**INSTRUCTION**
For the string "тоже", find every matching line in the records and copy it.

== Segment start ==

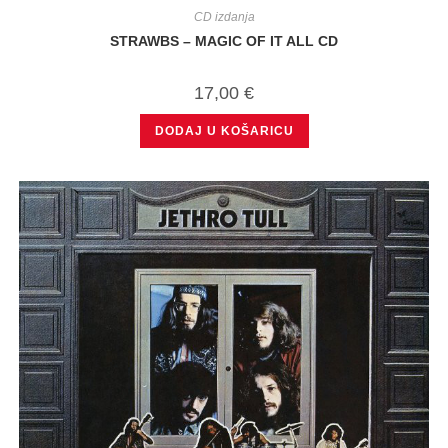
CD izdanja
STRAWBS – MAGIC OF IT ALL CD
17,00
€
DODAJ U KOŠARICU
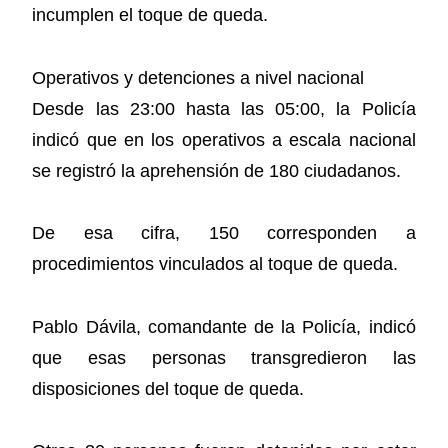
incumplen el toque de queda.
Operativos y detenciones a nivel nacional
Desde las 23:00 hasta las 05:00, la Policía
indicó que en los operativos a escala nacional
se registró la aprehensión de 180 ciudadanos.
De esa cifra, 150 corresponden a
procedimientos vinculados al toque de queda.
Pablo Dávila, comandante de la Policía, indicó
que esas personas transgredieron las
disposiciones del toque de queda.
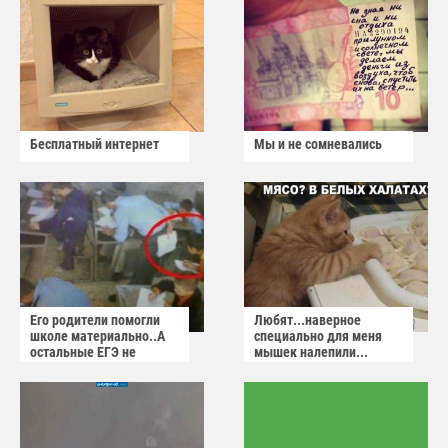
Бесплатный интернет
Мы и не сомневались
Его родители помогли
Любят...наверное
школе материально..А
специально для меня
остальные ЕГЭ не
мышек налепили...
сдадут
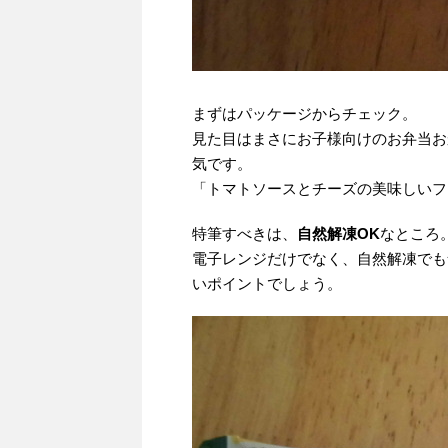
まずはパッケージからチェック。
見た目はまさにお子様向けのお弁当お
気です。
「トマトソースとチーズの美味しいフ
特筆すべきは、
自然解凍OK
なところ
電子レンジだけでなく、自然解凍でも
いポイントでしょう。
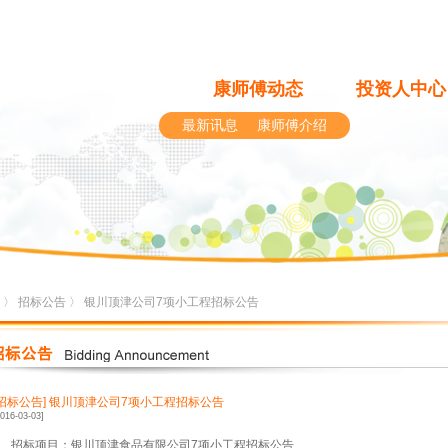
康师傅动态
投资人中心
最新讯息
康师傅介绍
〉
招标公告
〉 银川顶津公司7项小工程招标公告
[招标公告]
银川顶津公司7项小工程招标公告
2016-03-03]
1、招标项目：银川顶津食品有限公司7项小工程招标公告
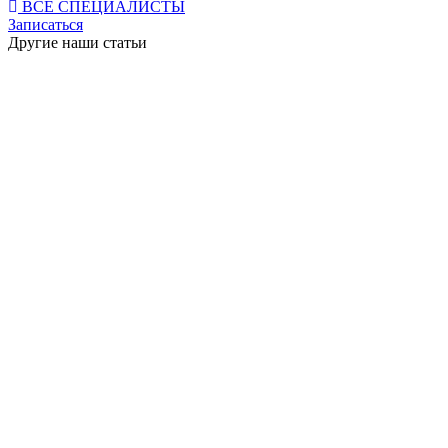
ВСЕ СПЕЦИАЛИСТЫ
Записаться
Другие наши статьи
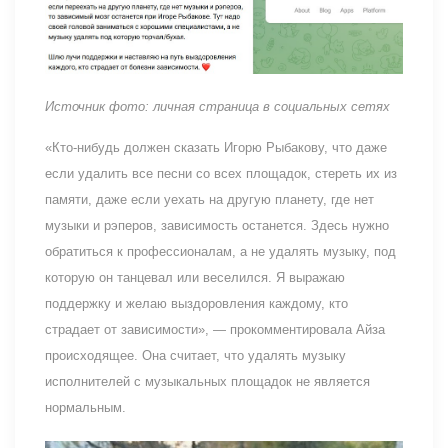
Источник фото: личная страница в социальных сетях
«Кто-нибудь должен сказать Игорю Рыбакову, что даже
если удалить все песни со всех площадок, стереть их из
памяти, даже если уехать на другую планету, где нет
музыки и рэперов, зависимость останется. Здесь нужно
обратиться к профессионалам, а не удалять музыку, под
которую он танцевал или веселился. Я выражаю
поддержку и желаю выздоровления каждому, кто
страдает от зависимости», — прокомментировала Айза
происходящее. Она считает, что удалять музыку
исполнителей с музыкальных площадок не является
нормальным.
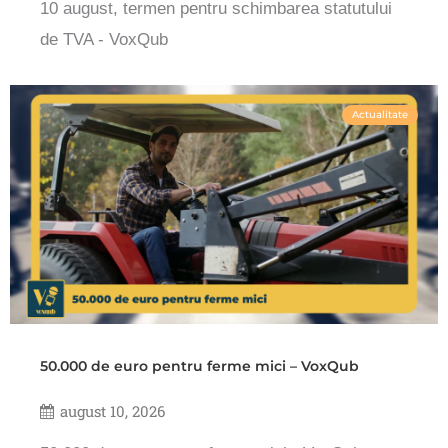
10 august, termen pentru schimbarea statutului
de TVA - VoxQub
Actualitate
50.000 de euro pentru ferme mici – VoxQub
august 10, 2026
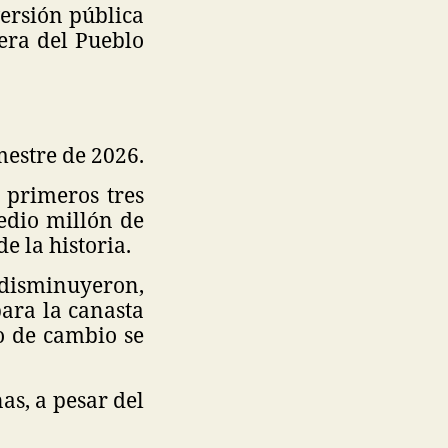
versión pública
era del Pueblo
mestre de 2026.
 primeros tres
edio millón de
e la historia.
 disminuyeron,
para la canasta
ipo de cambio se
as, a pesar del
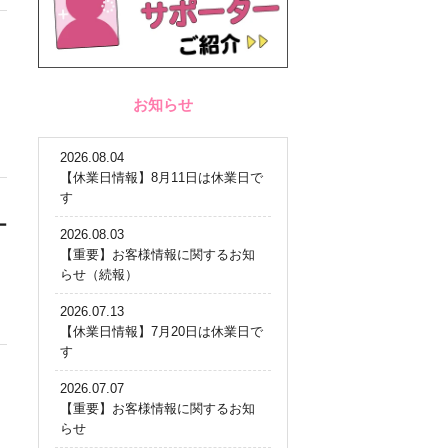
お知らせ
2026.08.04
【休業日情報】8月11日は休業日で
す
ー
2026.08.03
【重要】お客様情報に関するお知
らせ（続報）
2026.07.13
【休業日情報】7月20日は休業日で
す
2026.07.07
【重要】お客様情報に関するお知
らせ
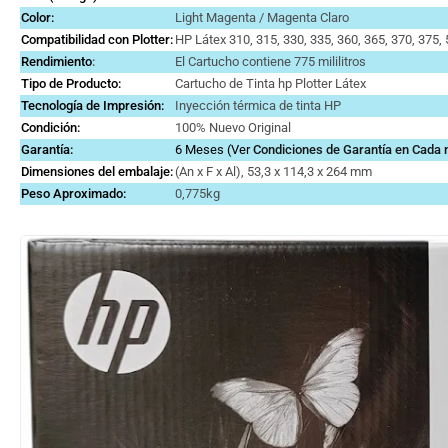
Color:
Light Magenta / Magenta Claro
Compatibilidad con Plotter:
HP Látex 310, 315, 330, 335, 360, 365, 370, 375,
Rendimiento
:
El Cartucho contiene 775 mililitros
Tipo de Producto:
Cartucho de Tinta hp Plotter Látex
Tecnología de Impresión:
Inyección térmica de tinta HP
Condición:
100% Nuevo Original
Garantía:
6 Meses (Ver
Condiciones de Garantía en Cada
Dimensiones del embalaje:
(An x F x Al), 53,3 x 114,3 x 264 mm
Peso Aproximado:
0,775kg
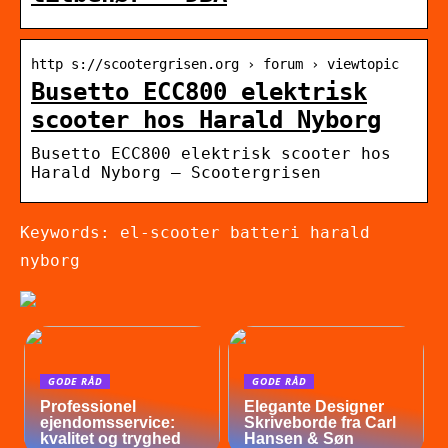
http s://scootergrisen.org › forum › viewtopic
Busetto ECC800 elektrisk
scooter hos Harald Nyborg
Busetto ECC800 elektrisk scooter hos
Harald Nyborg – Scootergrisen
Keywords: el-scooter batteri harald
nyborg
GODE RÅD
GODE RÅD
Professionel
Elegante Designer
ejendomsservice:
Skriveborde fra Carl
kvalitet og tryghed
Hansen & Søn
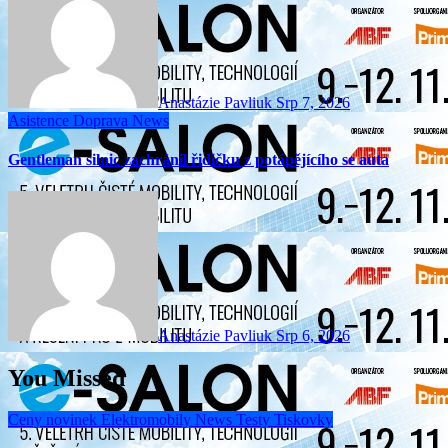
Anastázie Pavliuk
Srp 7, 2026
Asistence
Doprava
News
Gentleman silnic zachránil řidičku z potápějícího se auta
Anastázie Pavliuk
Srp 6, 2026
You Missed
Ceny novinek
Elektromobily
News
Testy
Tiskovky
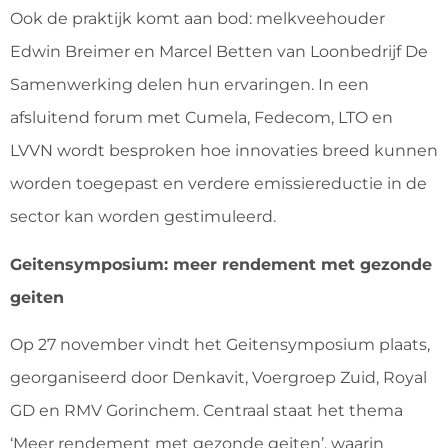
Ook de praktijk komt aan bod: melkveehouder
Edwin Breimer en Marcel Betten van Loonbedrijf De
Samenwerking delen hun ervaringen. In een
afsluitend forum met Cumela, Fedecom, LTO en
LVVN wordt besproken hoe innovaties breed kunnen
worden toegepast en verdere emissiereductie in de
sector kan worden gestimuleerd.
Geitensymposium: meer rendement met gezonde
geiten
Op 27 november vindt het Geitensymposium plaats,
georganiseerd door Denkavit, Voergroep Zuid, Royal
GD en RMV Gorinchem. Centraal staat het thema
‘Meer rendement met gezonde geiten’, waarin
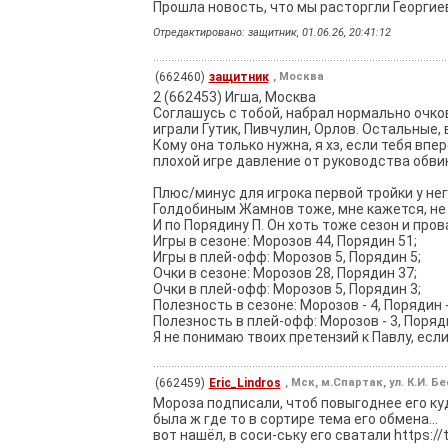
Прошла новость, что мы расторгли Георгиев
Отредактировано: защитник, 01.06.26, 20:41:12
(662460)
защитник
, Москва
2 (662453) Игша, Москва
Соглашусь с тобой, набрал нормально очков.
играли Гутик, Пивчулин, Орлов. Остальные,
Кому она только нужна, я хз, если тебя вп
плохой игре давление от руководства обвин
Плюс/минус для игрока первой тройки у него
Голдобиным Жамнов тоже, мне кажется, не 
И по Порядину П. Он хоть тоже сезон и пр
Игры в сезоне: Морозов 44, Порядин 51;
Игры в плей-офф: Морозов 5, Порядин 5;
Очки в сезоне: Морозов 28, Порядин 37;
Очки в плей-офф: Морозов 5, Порядин 3;
Полезность в сезоне: Морозов - 4, Порядин 
Полезность в плей-офф: Морозов - 3, Поряди
Я не понимаю твоих претензий к Павлу, ес
(662459)
Eric_Lindros
, Мск, м.Спартак, ул. К.И. Б
Мороза подписали, чтоб повыгоднее его ку
была ж где то в сортире тема его обмена...
вот нашёл, в соси-ську его сватали https://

== Segment end ==

**WRITTEN RESPONSE**
Голдобиным Жамнов тоже, мне кажется, не 
И по Порядину П. Он хоть тоже сезон и пр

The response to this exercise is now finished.